Learning about online sexual harm

Provision of school-based education about online sexual harm

Nearly all participants thought that schools have an important role to play in educating children and young people about online sexual harm. However, some participants noted that they had not received such education, or had received it ‘too late’, after they had been exposed to or experienced online sexual harm. As one 14-year-old male interviewee who experienced online sexual harm observed:

“There’s no point in learning about a situation after the situation has actually goddamned happened.”

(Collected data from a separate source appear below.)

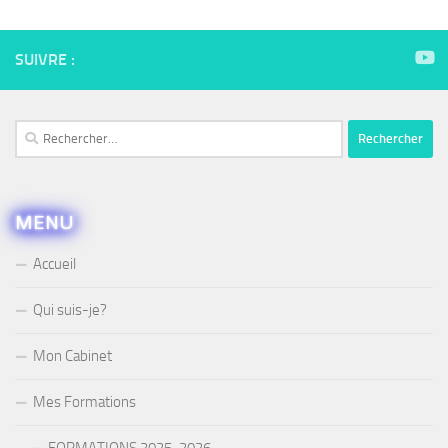
SUIVRE :
Rechercher :
MENU
Accueil
Qui suis-je?
Mon Cabinet
Mes Formations
FORMATIONS 2025-2026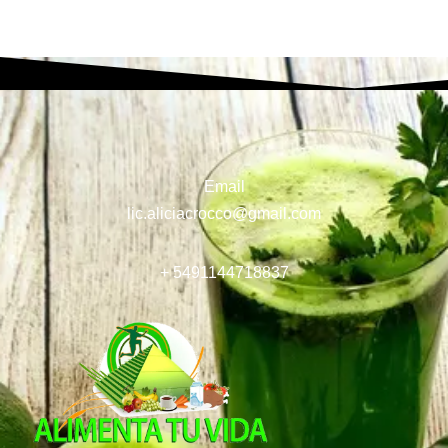
Email
lic.aliciacrocco@gmail.com
+ 5491144718837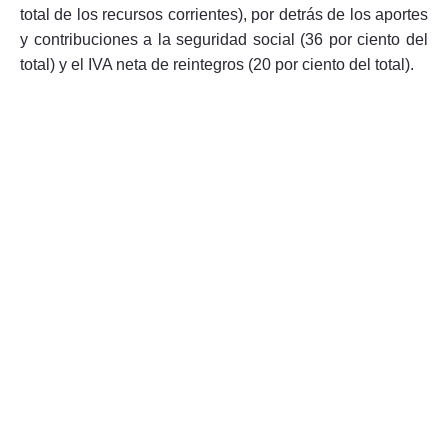
total de los recursos corrientes), por detrás de los aportes
y contribuciones a la seguridad social (36 por ciento del
total) y el IVA neta de reintegros (20 por ciento del total).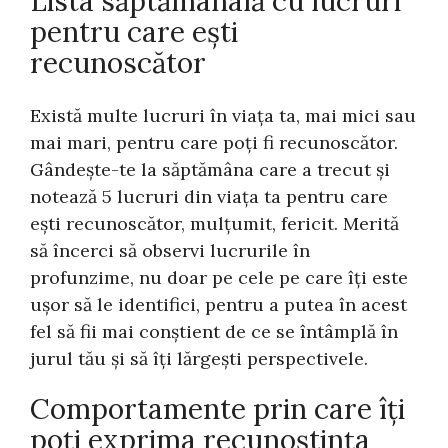
Lista săptămânală cu lucruri
pentru care ești
recunoscător
Există multe lucruri în viața ta, mai mici sau
mai mari, pentru care poți fi recunoscător.
Gândește-te la săptămâna care a trecut și
notează 5 lucruri din viața ta pentru care
ești recunoscător, mulțumit, fericit. Merită
să încerci să observi lucrurile în
profunzime, nu doar pe cele pe care îți este
ușor să le identifici, pentru a putea în acest
fel să fii mai conștient de ce se întâmplă în
jurul tău și să îți lărgești perspectivele.
Comportamente prin care îți
poți exprima recunoștința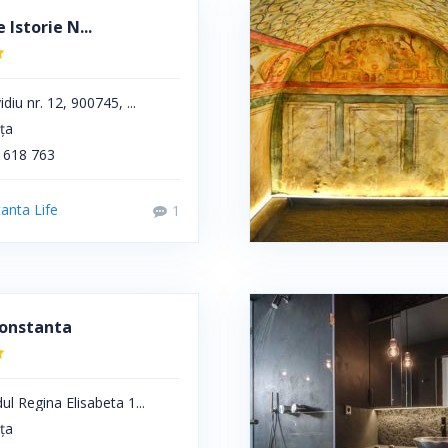
Istorie N...
diu nr. 12, 900745, ...
ța
 618 763
anta Life
1
Constanta
ul Regina Elisabeta 1...
ța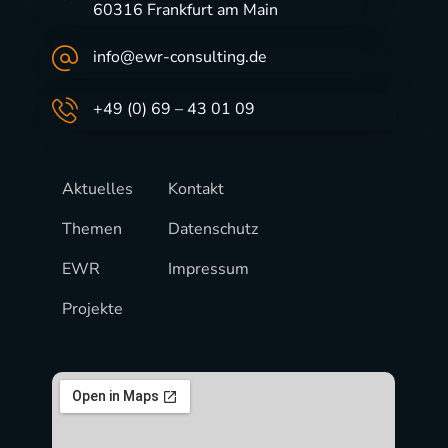
60316 Frankfurt am Main
info@ewr-consulting.de
+49 (0) 69 – 43 01 09
Aktuelles
Kontakt
Themen
Datenschutz
EWR
Impressum
Projekte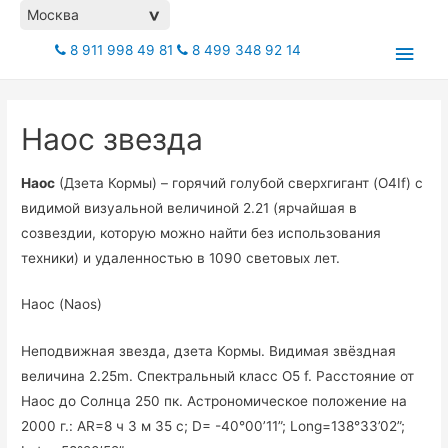
Москва
>
Глав
8 911 998 49 81
8 499 348 92 14
мен
Наос звезда
Наос
(Дзета Кормы) – горячий голубой сверхгигант (O4If) с
видимой визуальной величиной 2.21 (ярчайшая в
созвездии, которую можно найти без использования
техники) и удаленностью в 1090 световых лет.
Наос (Naos)
Неподвижная звезда, дзета Кормы. Видимая звёздная
величина 2.25m. Спектральный класс O5 f. Расстояние от
Наос до Солнца 250 пк. Астрономическое положение на
2000 г.: AR=8 ч 3 м 35 с; D= -40°00’11”; Long=138°33’02”;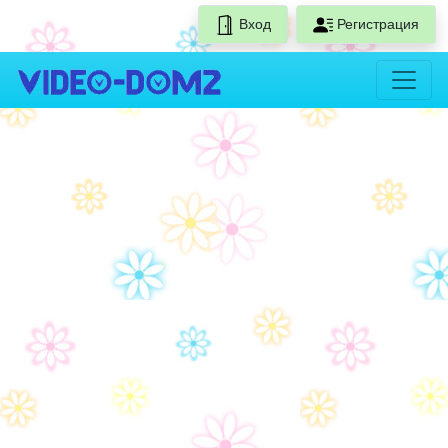
Вход
Регистрация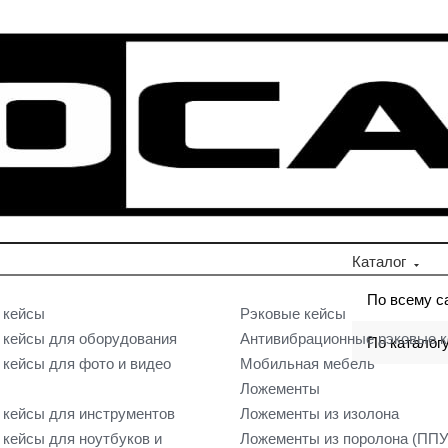
Каталог
По всему с
 кейсы
Рэковые кейсы
кейсы для оборудования
Антивибрационные рэковые 
По каталог
кейсы для фото и видео
Мобильная мебель
Ложементы
кейсы для инструментов
Ложементы из изолона
кейсы для ноутбуков и
Ложементы из поролона (ППУ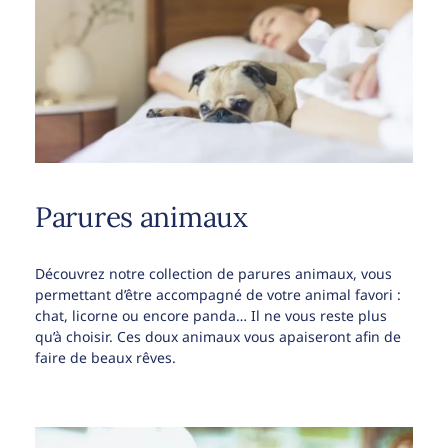
Parures animaux
Découvrez notre collection de parures animaux, vous
permettant d’être accompagné de votre animal favori :
chat, licorne ou encore panda… Il ne vous reste plus
qu’à choisir. Ces doux animaux vous apaiseront afin de
faire de beaux rêves.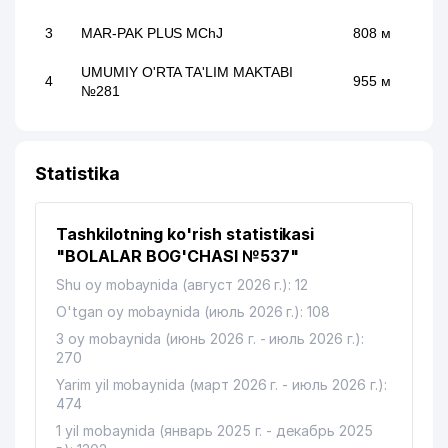
3
MAR-PAK PLUS MChJ
808 м
UMUMIY O'RTA TA'LIM MAKTABI
4
955 м
№281
Statistika
Tashkilotning ko'rish statistikasi
"BOLALAR BOG'CHASI №537"
Shu oy mobaynida (август 2026 г.): 12
O'tgan oy mobaynida (июль 2026 г.): 108
3 oy mobaynida (июнь 2026 г. - июль 2026 г.):
270
Yarim yil mobaynida (март 2026 г. - июль 2026 г.):
474
1 yil mobaynida (январь 2025 г. - декабрь 2025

14-year-old male interviewee

Participants emphasised the importance of schools educating children about online sexual harm before they start spending time on social media and other online platforms. Recognising the increasingly young age at which children may engage with social media, participants highlighted the importance of education about online sexual harm starting at primary school. They also noted the importance of school-based education being delivered on an ongoing basis, rather than as a one-off discrete input.Participants further expressed the need for education to consider the different learning styles and needs of pupils, and to use a range of engagement techniques, such as talks and videos, to meet these needs.

Participants identified a role for both schools and external organisations in delivering such education. This included bringing in those who had experienced such harm to talk about their experiences.

“By talking to people who have had those experiences it makes it a lot more real. I feel like by having other young people talking to you about it, they can connect on a more personal level than an older person who doesn’t know the internet as well as a younger person.”